Isotopically Nonstationary 13C Flux Analysis of Isobutyraldehyde Production in Synechococcus Elongatus

Recent studies have demonstrated the feasibility of converting energy from sunlight and carbon from CO₂ directly into biofuels using photosynthetic microorganisms. Despite the advances made in cyanobacterial biofuels production, the productivities achieved by cyanobacterial fermentations are currently too low for industrial feasibility and few tools are available that specifically address the challenges of redirecting and enhancing metabolic flux in photosynthetic microbes.

Our group is developing novel approaches that use isotope tracers and metabolic flux analysis (MFA) to quantitatively assess in vivo metabolic phenotypes of photoautotrophic hosts. Although ¹³C is the preferred isotope tracer for mapping central carbon metabolism in heterotrophic hosts, photoautotrophs assimilate carbon solely from CO₂ and therefore produce a uniform steady-state ¹³C-labeling pattern that is insensitive to fluxes. However, transient measurements of isotope incorporation following a step change from unlabeled to labeled CO₂ can be used to map photoautotrophic fluxes by applying newly developed techniques of isotopically nonstationary MFA (INST-MFA). We have recently developed a novel software package called INCA to facilitate model generation and computational solution of INST-MFA models, which is now publicly available to the scientific community.

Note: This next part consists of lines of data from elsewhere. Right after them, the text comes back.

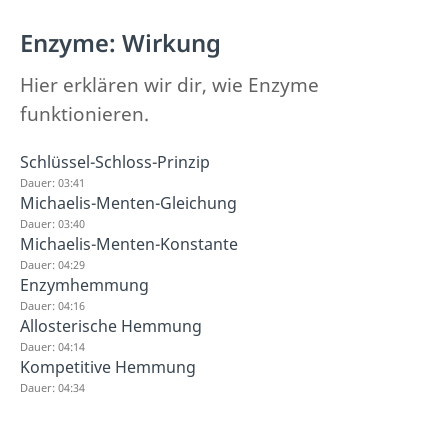
Enzyme: Wirkung
Hier erklären wir dir, wie Enzyme
funktionieren.
Schlüssel-Schloss-Prinzip
Dauer: 03:41
Michaelis-Menten-Gleichung
Dauer: 03:40
Michaelis-Menten-Konstante
Dauer: 04:29
Enzymhemmung
Dauer: 04:16
Allosterische Hemmung
Dauer: 04:14
Kompetitive Hemmung
Dauer: 04:34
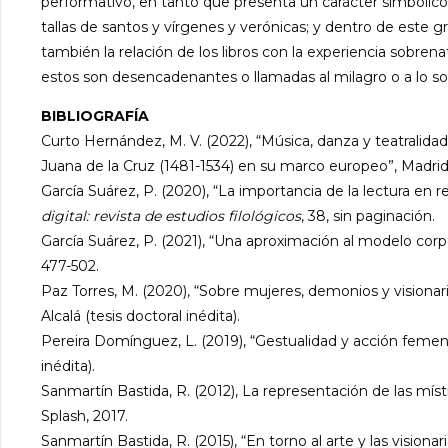
performativo, en tanto que presenta un carácter simbólico,
tallas de santos y vírgenes y verónicas; y dentro de este g
también la relación de los libros con la experiencia sobrenat
estos son desencadenantes o llamadas al milagro o a lo so
BIBLIOGRAFÍA
Curto Hernández, M. V. (2022), “Música, danza y teatralida
Juana de la Cruz (1481-1534) en su marco europeo”, Madrid
García Suárez, P. (2020), “La importancia de la lectura en
digital: revista de estudios filológicos
, 38, sin paginación.
García Suárez, P. (2021), “Una aproximación al modelo corpo
477-502.
Paz Torres, M. (2020), “Sobre mujeres, demonios y visionari
Alcalá (tesis doctoral inédita).
Pereira Domínguez, L. (2019), “Gestualidad y acción feme
inédita).
Sanmartín Bastida, R. (2012), La representación de las m
Splash, 2017.
Sanmartín Bastida, R. (2015), “En torno al arte y las visionar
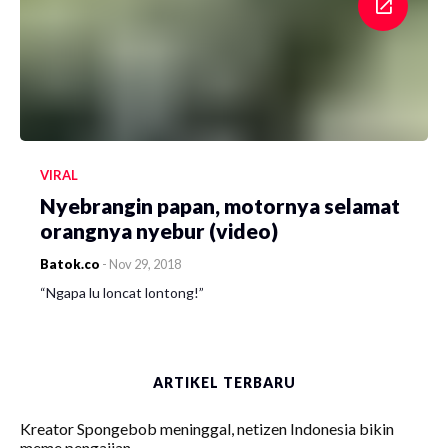
VIRAL
Nyebrangin papan, motornya selamat
orangnya nyebur (video)
Batok.co
-
Nov 29, 2018
“Ngapa lu loncat lontong!”
ARTIKEL TERBARU
Kreator Spongebob meninggal, netizen Indonesia bikin
meme pengajian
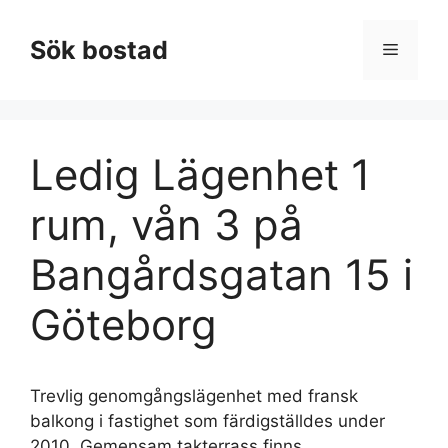
Hoppa
till
Sök bostad
Meny
innehåll
Ledig Lägenhet 1
rum, vån 3 på
Bangårdsgatan 15 i
Göteborg
Trevlig genomgångslägenhet med fransk
balkong i fastighet som färdigställdes under
2010. Gemensam takterrass finns.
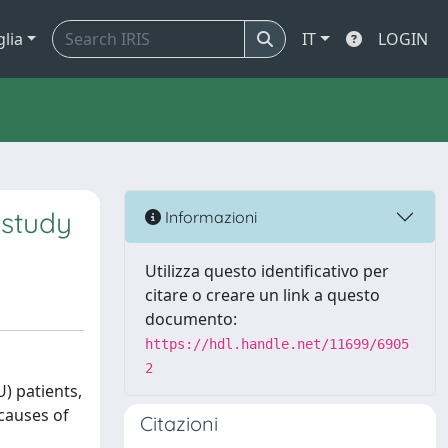
glia
IT
LOGIN
 study
Informazioni
Utilizza questo identificativo per
citare o creare un link a questo
documento:
https://hdl.handle.net/11699/6905
2
U) patients,
causes of
Citazioni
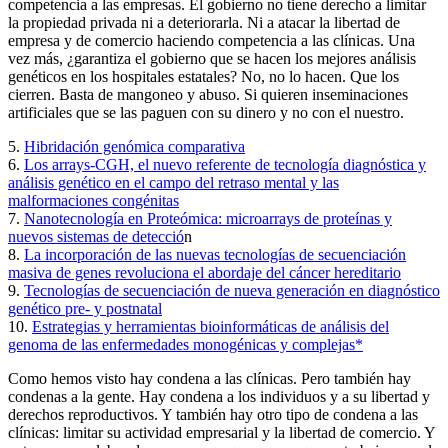
competencia a las empresas. El gobierno no tiene derecho a limitar
la propiedad privada ni a deteriorarla. Ni a atacar la libertad de
empresa y de comercio haciendo competencia a las clínicas. Una
vez más, ¿garantiza el gobierno que se hacen los mejores análisis
genéticos en los hospitales estatales? No, no lo hacen. Que los
cierren. Basta de mangoneo y abuso. Si quieren inseminaciones
artificiales que se las paguen con su dinero y no con el nuestro.
5.
Hibridación genómica comparativa
6.
Los arrays-CGH, el nuevo referente de tecnología diagnóstica y
análisis genético en el campo del retraso mental y las
malformaciones congénitas
7.
Nanotecnología en Proteómica: microarrays de proteínas y
nuevos sistemas de detecció
n
8.
La incorporación de las nuevas tecnologías de secuenciación
masiva de genes revoluciona el abordaje del cáncer hereditario
9.
Tecnologías de secuenciación de nueva generación en diagnóstico
genético pre- y postnatal
10.
Estrategias y herramientas bioinformáticas de análisis del
genoma de las enfermedades monogénicas y complejas*
Como hemos visto hay condena a las clínicas. Pero también hay
condenas a la gente. Hay condena a los individuos y a su libertad y
derechos reproductivos. Y también hay otro tipo de condena a las
clínicas: limitar su actividad empresarial y la libertad de comercio. Y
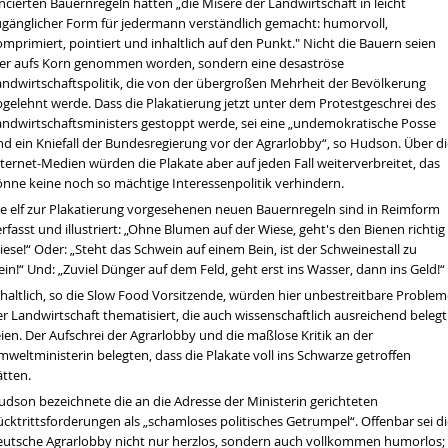
ncierten Bauernregeln hätten „die Misere der Landwirtschaft in leicht
ugänglicher Form für jedermann verständlich gemacht: humorvoll,
mprimiert, pointiert und inhaltlich auf den Punkt." Nicht die Bauern seien
ier aufs Korn genommen worden, sondern eine desaströse
andwirtschaftspolitik, die von der übergroßen Mehrheit der Bevölkerung
en wir über die Dürre sprechen
bgelehnt werde. Dass die Plakatierung jetzt unter dem Protestgeschrei des
tät
andwirtschaftsministers gestoppt werde, sei eine „undemokratische Posse
nd ein Kniefall der Bundesregierung vor der Agrarlobby“, so Hudson. Über di
ternet-Medien würden die Plakate aber auf jeden Fall weiterverbreitet, das
hrt werden
önne keine noch so mächtige Interessenpolitik verhindern.
ie elf zur Plakatierung vorgesehenen neuen Bauernregeln sind in Reimform
rfasst und illustriert: „Ohne Blumen auf der Wiese, geht's den Bienen richtig
ese!“ Oder: „Steht das Schwein auf einem Bein, ist der Schweinestall zu
ein!“ Und: „Zuviel Dünger auf dem Feld, geht erst ins Wasser, dann ins Geld!“
nhaltlich, so die Slow Food Vorsitzende, würden hier unbestreitbare Problem
r Landwirtschaft thematisiert, die auch wissenschaftlich ausreichend belegt
ien. Der Aufschrei der Agrarlobby und die maßlose Kritik an der
weltministerin belegten, dass die Plakate voll ins Schwarze getroffen
ätten.
udson bezeichnete die an die Adresse der Ministerin gerichteten
cktrittsforderungen als „schamloses politisches Getrumpel“. Offenbar sei d
eutsche Agrarlobby nicht nur herzlos, sondern auch vollkommen humorlos;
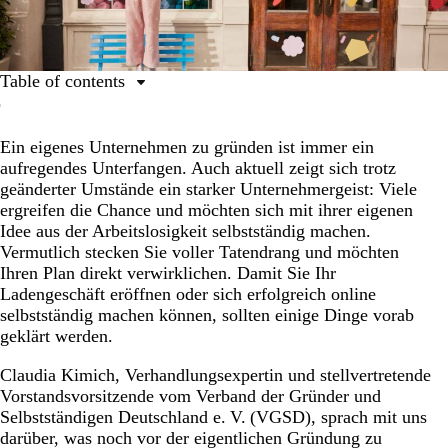
Table of contents
1. Selbstständig machen, aber womit?
Ein eigenes Unternehmen zu gründen ist immer ein
2. Freelancer, Freiberufler oder Kleingewerbe?
aufregendes Unterfangen. Auch aktuell zeigt sich trotz
3. Welche Kosten kommen auf mich zu?
geänderter Umstände ein starker Unternehmergeist: Viele
ergreifen die Chance und möchten sich mit ihrer eigenen
4. Wie schreibe ich einen Businessplan?
Idee aus der Arbeitslosigkeit selbstständig machen.
5. Selbstständig von zuhause aus
Vermutlich stecken Sie voller Tatendrang und möchten
Ihren Plan direkt verwirklichen. Damit Sie Ihr
6. Selbstständig ohne Eigenkapital
Ladengeschäft eröffnen oder sich erfolgreich online
7. Aus der Arbeitslosigkeit selbstständig machen
selbstständig machen können, sollten einige Dinge vorab
geklärt werden.
8. Online selbstständig machen
Claudia Kimich, Verhandlungsexpertin und stellvertretende
9. Nebenberuflich selbstständig machen
Vorstandsvorsitzende vom Verband der Gründer und
10. Wo liegen meine Stärken, und wo brauche ich
Selbstständigen Deutschland e. V. (VGSD), sprach mit uns
Hilfe?
darüber, was noch vor der eigentlichen Gründung zu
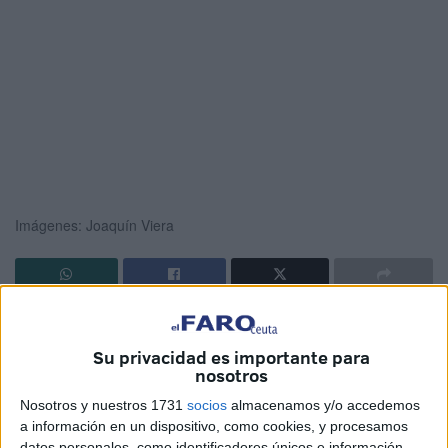
Imágenes: Joaquín Viera
Mañana de ilusión, de fútbol de barro y de playoff de
ascenso.
La Agrupación Deportiva Ceuta B recibía al
Su privacidad es importante para
Dos Hermanas
en la ida de los cuartos de final de los
nosotros
playoffs de ascenso
a Segunda RFEF.
Nosotros y nuestros 1731
socios
almacenamos y/o accedemos
a información en un dispositivo, como cookies, y procesamos
Hasta la bandera el Martínez Pirri
.
Ambientazo y
datos personales, como identificadores únicos e información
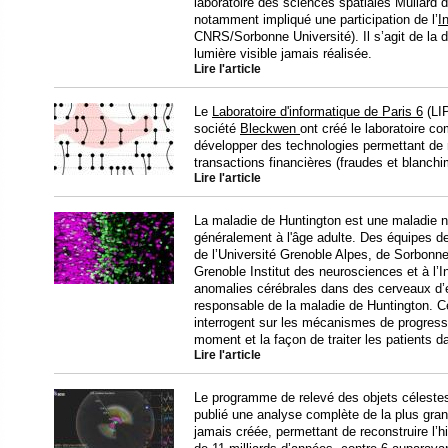
laboratoire des sciences spatiales Mullard
notamment impliqué une participation de l’
I
CNRS/Sorbonne Université). Il s’agit de la
lumière visible jamais réalisée.
Lire l'article
Le
Laboratoire d'informatique de Paris 6
(LIP
société
Bleckwen
ont créé le laboratoire c
développer des technologies permettant de
transactions financières (fraudes et blanchi
Lire l'article
La maladie de Huntington est une maladie n
généralement à l'âge adulte. Des équipes de
de l’Université Grenoble Alpes, de Sorbonn
Grenoble Institut des neurosciences et à l’I
anomalies cérébrales dans des cerveaux d’
responsable de la maladie de Huntington. C
interrogent sur les mécanismes de progressi
moment et la façon de traiter les patients da
Lire l'article
Le programme de relevé des objets céleste
publié une analyse complète de la plus grand
jamais créée, permettant de reconstruire l’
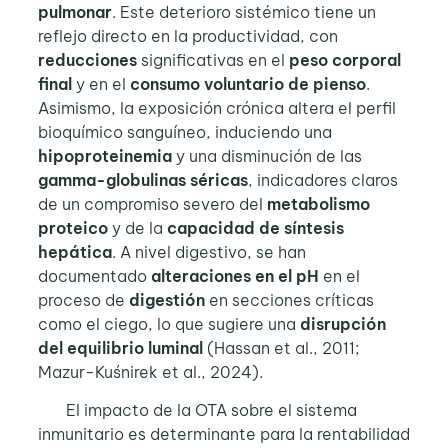
pulmonar
. Este deterioro sistémico tiene un
reflejo directo en la productividad, con
reducciones
significativas en el
peso corporal
final
y en el
consumo voluntario de pienso
.
Asimismo, la exposición crónica altera el perfil
bioquímico sanguíneo, induciendo una
hipoproteinemia
y una disminución de las
gamma-globulinas séricas
, indicadores claros
de un compromiso severo del
metabolismo
proteico
y de la
capacidad de síntesis
hepática
. A nivel digestivo, se han
documentado
alteraciones en el pH
en el
proceso de
digestión
en secciones críticas
como el ciego, lo que sugiere una
disrupción
del equilibrio luminal
(Hassan et al., 2011;
Mazur-Kuśnirek et al., 2024).
El impacto de la OTA sobre el sistema
inmunitario es determinante para la rentabilidad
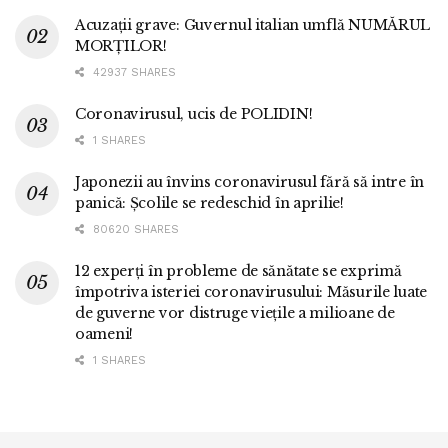
Acuzații grave: Guvernul italian umflă NUMĂRUL
MORȚILOR!
42937 SHARES
Coronavirusul, ucis de POLIDIN!
1 SHARES
Japonezii au învins coronavirusul fără să intre în
panică: Școlile se redeschid în aprilie!
80620 SHARES
12 experți în probleme de sănătate se exprimă
împotriva isteriei coronavirusului: Măsurile luate
de guverne vor distruge viețile a milioane de
oameni!
1 SHARES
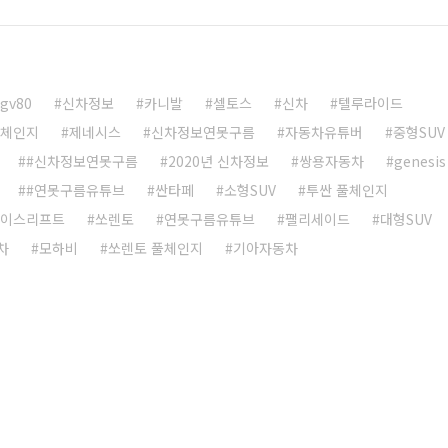
gv80
신차정보
카니발
셀토스
신차
텔루라이드
풀체인지
제네시스
신차정보연못구름
자동차유튜버
중형SUV
#신차정보연못구름
2020년 신차정보
쌍용자동차
genesis
#연못구름유튜브
싼타페
소형SUV
투싼 풀체인지
페이스리프트
쏘렌토
연못구름유튜브
팰리세이드
대형SUV
차
모하비
쏘렌토 풀체인지
기아자동차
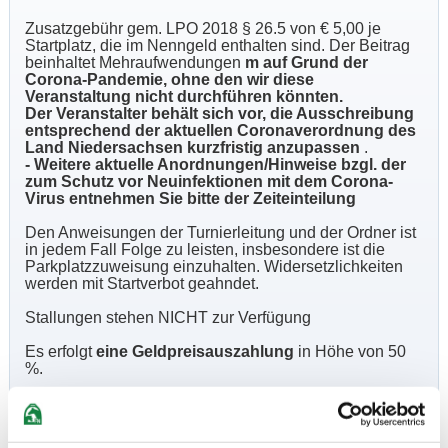
Zusatzgebühr gem. LPO 2018 § 26.5 von € 5,00 je
Startplatz, die im Nenngeld enthalten sind. Der Beitrag
beinhaltet Mehraufwendungen
m auf Grund der
Corona-Pandemie, ohne den wir diese
Veranstaltung nicht durchführen könnten.
Der Veranstalter behält sich vor, die Ausschreibung
entsprechend der aktuellen Coronaverordnung des
Land Niedersachsen kurzfristig anzupassen
.
- Weitere aktuelle Anordnungen/Hinweise bzgl. der
zum Schutz vor Neuinfektionen mit dem Corona-
Virus entnehmen Sie bitte der Zeiteinteilung
Den Anweisungen der Turnierleitung und der Ordner ist
in jedem Fall Folge zu leisten, insbesondere ist die
Parkplatzzuweisung einzuhalten. Widersetzlichkeiten
werden mit Startverbot geahndet.
Stallungen stehen NICHT zur Verfügung
Es erfolgt
eine Geldpreisauszahlung
in Höhe von 50
%.
Hufschmied ist vor Ort
-
Hygienebeauftragter:
Patrick Philipp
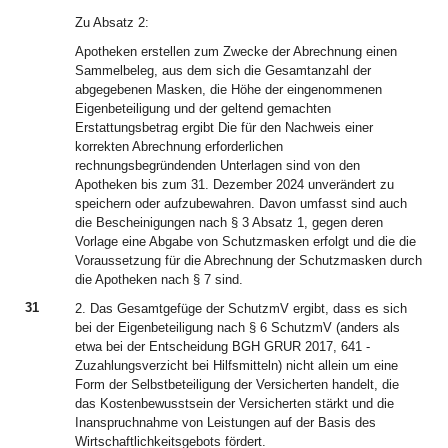
Zu Absatz 2:
Apotheken erstellen zum Zwecke der Abrechnung einen
Sammelbeleg, aus dem sich die Gesamtanzahl der
abgegebenen Masken, die Höhe der eingenommenen
Eigenbeteiligung und der geltend gemachten
Erstattungsbetrag ergibt Die für den Nachweis einer
korrekten Abrechnung erforderlichen
rechnungsbegründenden Unterlagen sind von den
Apotheken bis zum 31. Dezember 2024 unverändert zu
speichern oder aufzubewahren. Davon umfasst sind auch
die Bescheinigungen nach § 3 Absatz 1, gegen deren
Vorlage eine Abgabe von Schutzmasken erfolgt und die die
Voraussetzung für die Abrechnung der Schutzmasken durch
die Apotheken nach § 7 sind.
31
2. Das Gesamtgefüge der SchutzmV ergibt, dass es sich
bei der Eigenbeteiligung nach § 6 SchutzmV (anders als
etwa bei der Entscheidung BGH GRUR 2017, 641 -
Zuzahlungsverzicht bei Hilfsmitteln) nicht allein um eine
Form der Selbstbeteiligung der Versicherten handelt, die
das Kostenbewusstsein der Versicherten stärkt und die
Inanspruchnahme von Leistungen auf der Basis des
Wirtschaftlichkeitsgebots fördert.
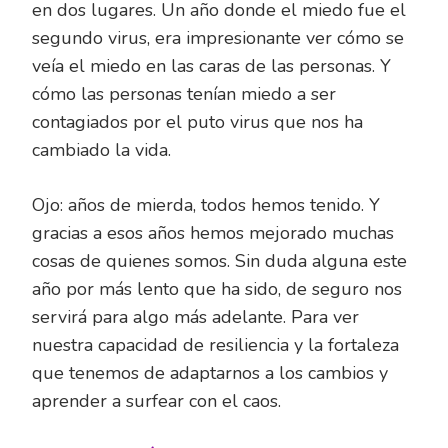
en dos lugares. Un año donde el miedo fue el
segundo virus, era impresionante ver cómo se
veía el miedo en las caras de las personas. Y
cómo las personas tenían miedo a ser
contagiados por el puto virus que nos ha
cambiado la vida.
Ojo: años de mierda, todos hemos tenido. Y
gracias a esos años hemos mejorado muchas
cosas de quienes somos. Sin duda alguna este
año por más lento que ha sido, de seguro nos
servirá para algo más adelante. Para ver
nuestra capacidad de resiliencia y la fortaleza
que tenemos de adaptarnos a los cambios y
aprender a surfear con el caos.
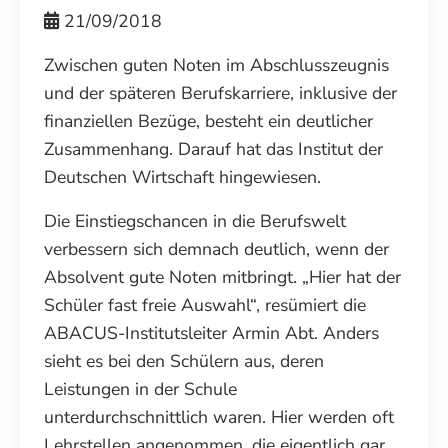
21/09/2018
Zwischen guten Noten im Abschlusszeugnis
und der späteren Berufskarriere, inklusive der
finanziellen Bezüge, besteht ein deutlicher
Zusammenhang. Darauf hat das Institut der
Deutschen Wirtschaft hingewiesen.
Die Einstiegschancen in die Berufswelt
verbessern sich demnach deutlich, wenn der
Absolvent gute Noten mitbringt. „Hier hat der
Schüler fast freie Auswahl“, resümiert die
ABACUS-Institutsleiter Armin Abt. Anders
sieht es bei den Schülern aus, deren
Leistungen in der Schule
unterdurchschnittlich waren. Hier werden oft
Lehrstellen angenommen, die eigentlich gar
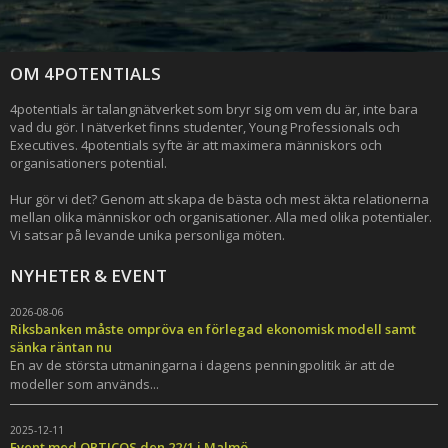
OM 4POTENTIALS
4potentials är talangnätverket som bryr sig om vem du är, inte bara
vad du gör. I nätverket finns studenter, Young Professionals och
Executives. 4potentials syfte är att maximera människors och
organisationers potential.
Hur gör vi det? Genom att skapa de bästa och mest äkta relationerna
mellan olika människor och organisationer. Alla med olika potentialer.
Vi satsar på levande unika personliga möten.
NYHETER & EVENT
2026-08-06
Riksbanken måste ompröva en förlegad ekonomisk modell samt
sänka räntan nu
En av de största utmaningarna i dagens penningpolitik är att de
modeller som används...
2025-12-11
Event med OPTICOS den 22/1 i Malmö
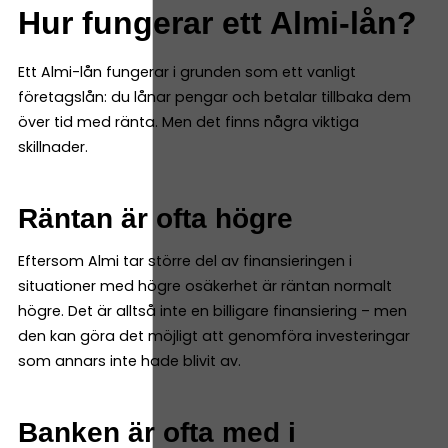
Hur fungerar ett Almi-lån?
Ett Almi-lån fungerar i grunden som ett vanligt
företagslån: du lånar pengar och betalar tillbaka dem
över tid med ränta. Men det finns några viktiga
skillnader.
Räntan är ofta högre
Eftersom Almi tar större del av finansieringen i
situationer med högre osäkerhet är räntan normalt
högre. Det är alltså inte en billigare finansiering – men
den kan göra det möjligt att genomföra investeringar
som annars inte hade blivit av.
Banken är ofta med i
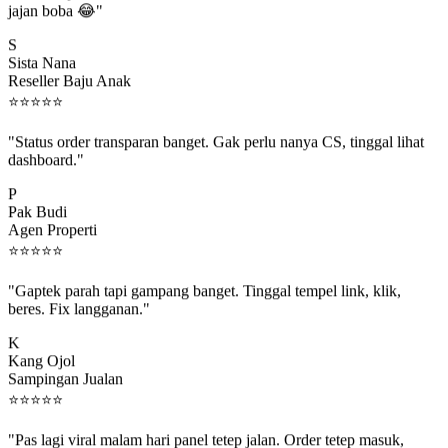
S
Sista Nana
Reseller Baju Anak
⭐
⭐
⭐
⭐
⭐
"Status order transparan banget. Gak perlu nanya CS, tinggal lihat
dashboard."
P
Pak Budi
Agen Properti
⭐
⭐
⭐
⭐
⭐
"Gaptek parah tapi gampang banget. Tinggal tempel link, klik,
beres. Fix langganan."
K
Kang Ojol
Sampingan Jualan
⭐
⭐
⭐
⭐
⭐
"Pas lagi viral malam hari panel tetep jalan. Order tetep masuk,
rejeki gak kelewat."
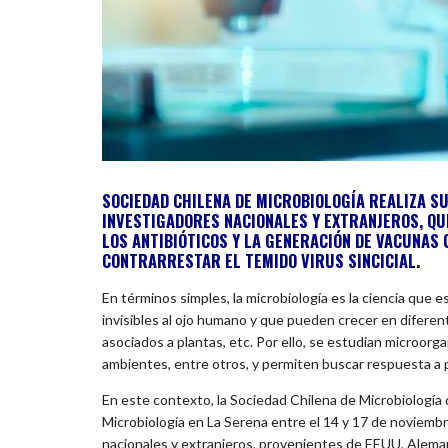
SOCIEDAD CHILENA DE MICROBIOLOGÍA REALIZA SU
INVESTIGADORES NACIONALES Y EXTRANJEROS, QU
LOS ANTIBIÓTICOS Y LA GENERACIÓN DE VACUNAS
CONTRARRESTAR EL TEMIDO VIRUS SINCICIAL.
En términos simples, la microbiología es la ciencia que 
invisibles al ojo humano y que pueden crecer en difere
asociados a plantas, etc. Por ello, se estudian microorg
ambientes, entre otros, y permiten buscar respuesta a p
En este contexto, la Sociedad Chilena de Microbiologí
Microbiología en La Serena entre el 14 y 17 de noviemb
nacionales y extranjeros, provenientes de EEUU, Alemani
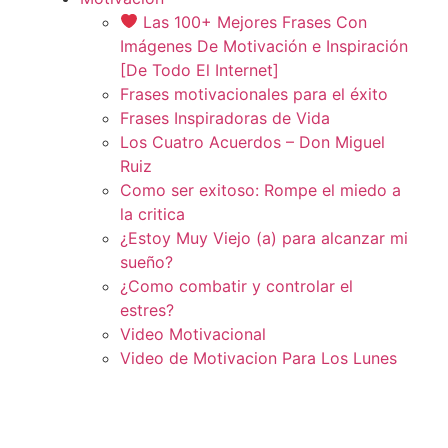
Las 100+ Mejores Frases Con
Imágenes De Motivación e Inspiración
[De Todo El Internet]
Frases motivacionales para el éxito
Frases Inspiradoras de Vida
Los Cuatro Acuerdos – Don Miguel
Ruiz
Como ser exitoso: Rompe el miedo a
la critica
¿Estoy Muy Viejo (a) para alcanzar mi
sueño?
¿Como combatir y controlar el
estres?
Video Motivacional
Video de Motivacion Para Los Lunes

We have also established experimental protocols for performing ¹³CO₂ labeling experiments and mass isotopomer analysis that are required for INST-MFA of autotrophic hosts.

To establish proof-of-concept, we first applied ¹³C INST-MFA to map fluxes in the model cyanobacterium Synechocystis sp. PCC 6803 growing under photoautotrophic conditions. Comparison of the INST-MFA flux map to theoretical values predicted by a linear programming model revealed inefficiencies in photosynthesis due to oxidative pentose phosphate pathway and malic enzyme activity. Our ongoing work involves extending the ¹³C INST-MFA approach to examine engineered strains of Synechococcus elongatus PCC 7942, with the goal of identifying novel genetic targets that control production of isobutyraldehyde (IBA, a direct precursor of isobutanol). Quantification of photosynthetic carbon fluxes in IBA-producing cyanobacteria is expected to pinpoint pathway bottlenecks that can be subsequently removed in further rounds of metabolic engineering, thus leading to maximal productivity by redirecting flux into biofuel-producing pathways.